L’année juridique 2024 a eu beau être exceptionnelle à bien des points de vue (dissolution de l’Assemblée nationale, constitutionnalisation de la liberté d’avoir recours à une interruption volontaire de grossesse, organisation des JO, etc.), elle n’a pas échappé au malheureux feuilleton désormais traditionnel de l’installation d’une crèche de Noël dans l’enceinte de la mairie de Beaucaire.

Si nos comptes sont bons, c’est, en effet, le septième jugement rendu par le tribunal administratif de Nîmes à ce sujet, auquel s’ajoutent les six arrêts des cours administratives d’appel de Marseille et de Toulouse, sans compter les recours en référés et les deux décisions de non-admission du Conseil d’État.
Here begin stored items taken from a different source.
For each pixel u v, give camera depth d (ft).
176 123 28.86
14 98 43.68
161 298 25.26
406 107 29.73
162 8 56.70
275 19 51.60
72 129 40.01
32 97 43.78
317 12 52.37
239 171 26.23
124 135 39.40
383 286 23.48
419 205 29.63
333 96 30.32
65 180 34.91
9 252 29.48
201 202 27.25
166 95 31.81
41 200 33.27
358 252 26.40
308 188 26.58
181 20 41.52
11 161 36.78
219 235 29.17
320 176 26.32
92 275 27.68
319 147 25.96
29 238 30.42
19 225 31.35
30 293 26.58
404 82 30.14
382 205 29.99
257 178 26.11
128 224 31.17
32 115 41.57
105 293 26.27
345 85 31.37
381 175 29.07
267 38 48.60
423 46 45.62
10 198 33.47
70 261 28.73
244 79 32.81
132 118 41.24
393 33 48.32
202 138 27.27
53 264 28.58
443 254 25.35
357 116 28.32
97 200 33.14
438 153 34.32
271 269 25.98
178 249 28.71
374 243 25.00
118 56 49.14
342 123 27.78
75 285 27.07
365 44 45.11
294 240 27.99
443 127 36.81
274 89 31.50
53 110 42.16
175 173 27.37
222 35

Nul doute que les juges administratifs se passeraient bien de ce genre de cadeau de Noël qui fleure bon le recyclage. La commune de Beaucaire connaît pourtant la solution rendue classique par deux arrêts d’assemblée du Conseil d’État1 appliqués à la lettre par le tribunal administratif de Nîmes dans cette décision comme dans les précédentes.

Le tribunal administratif de Nîmes saisi d’un référé-suspension déposé par la Ligue des droits de l’homme et du citoyen (LDH) a, en effet, donné droit à cette requête et suspendu la décision par laquelle le maire de Beaucaire a décidé de l’installation d’une crèche de Noël sous l’escalier d’honneur de l’hôtel de ville et a assorti cette suspension d’une injonction de retirer la crèche sous astreinte de 1 000 euros par jour de retard. Bien que cette décision soit résolument classique, l’argumentation du juge a permet d’identifier quelques interrogations persistantes dans le cadre du contentieux administratif des crèches de Noël. En outre, ce type de décision interroge quant à l’efficacité de ses effets, ce qui n’est pas sans soulever des problèmes inquiétants pour l’État de droit.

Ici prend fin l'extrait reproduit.